Dolayısıyla, bugün deprem felaketi ile birlikte öfkemizi yönelttiğimiz kim varsa, bir an için öfkemizi alıp kendimize yönlendirip şunu sormalıyız: Bütün bu yaşananlarda “benim” ne kadar rolüm, katkım var?
Deprem sürecinde haklı isyanlarını hakarete varmadan dile getirenlerin rahatlıkla gözaltına alınmasında katkım var mı?
155 yıllık mazisinde görev alanlarından birisinin de “Afet Yönetimi” olduğu kurumun başkanı; felaket anında ve insanların barınma ihtiyacı olduğu bir dönemi anlatırken, rahatlıkla “çadır stoklanmasının ve bunun ticari faaliyete konu olmasının hiçbir sorun oluşturmadığını” açıklarken, bunda benim suçum var mı?

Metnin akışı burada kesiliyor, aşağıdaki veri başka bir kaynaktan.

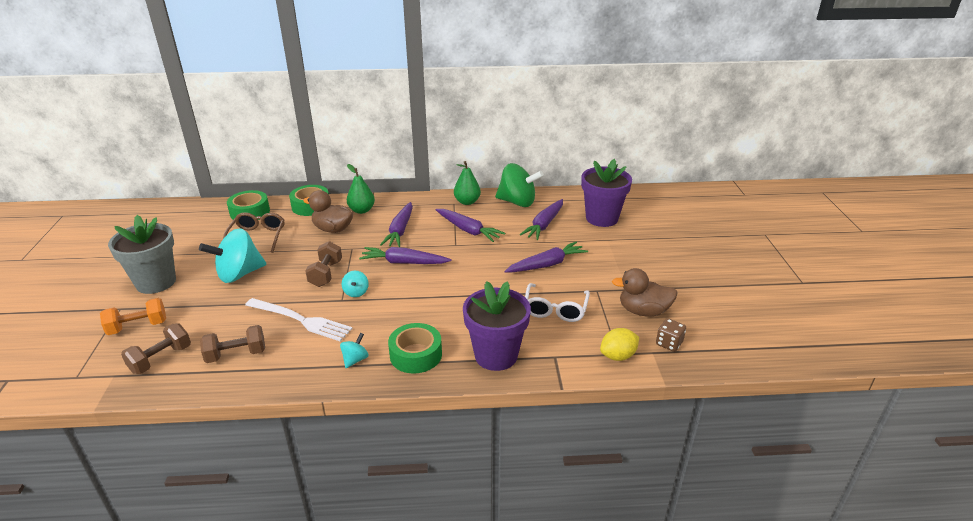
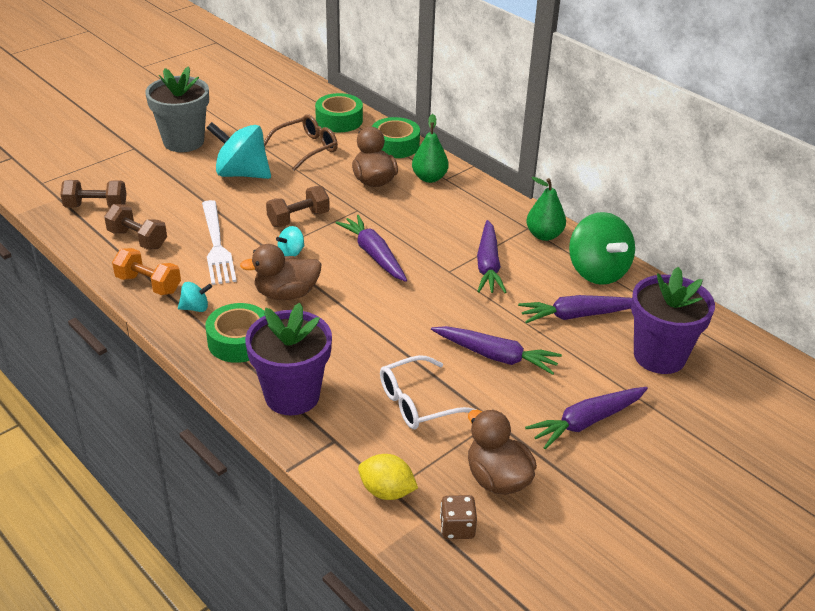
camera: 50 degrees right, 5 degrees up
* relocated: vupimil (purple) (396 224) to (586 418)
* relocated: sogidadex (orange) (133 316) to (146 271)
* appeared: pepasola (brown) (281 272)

Ülkenin lideri ve ittifakının en önemli destekçisi siyasi liderlerin “namussuz, adi, alçak, sefil, hain” vb. kelimeleri vatandaşlara rahatlıkla sarf etmesinde benim bir kabahatim var mı? Bu rahatlığı nereden buluyorlar?
Ülkenin din işlerinden sorumlu yüksek kurumunun; depremzede çocukların evlatlık alınmasına dair görüşü sorulduğunda, üzerine bir de “Evlat edinenle evlatlık arasında evlenme engeli yoktur” şeklinde -sorulmadığı halde- görüş beyan etmesinde benim duruşumun bir etkisi var mı?

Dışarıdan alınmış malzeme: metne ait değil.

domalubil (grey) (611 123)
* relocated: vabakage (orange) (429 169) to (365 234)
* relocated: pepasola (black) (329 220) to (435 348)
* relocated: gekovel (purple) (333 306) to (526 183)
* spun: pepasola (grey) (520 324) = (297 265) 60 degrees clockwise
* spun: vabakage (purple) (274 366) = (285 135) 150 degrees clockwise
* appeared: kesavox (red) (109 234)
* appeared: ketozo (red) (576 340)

Bütün bu sorulara yönelik “iyi de; bunları ben desteklemiyorum ki? Ayrıca ben ne yapabilirim?” çıkışlarını yapıyorsak eğer Almanya ile aramızdaki fark nereden geliyor?
“Milli İrade” farkı diyebiliriz. Almanya’da da, Türkiye’de de milli irade çok güçlü. Hatta Almanya’nın bizi “kıskanabileceği” kadar yüksek bir milli irade gücü var galiba… “Halk Egemenliği” olan bir ülkede, yukarıda bahsettiğim olaylar bu kadar rahat gerçekleşiyorsa aklıma başka bir ihtimal gelmiyor.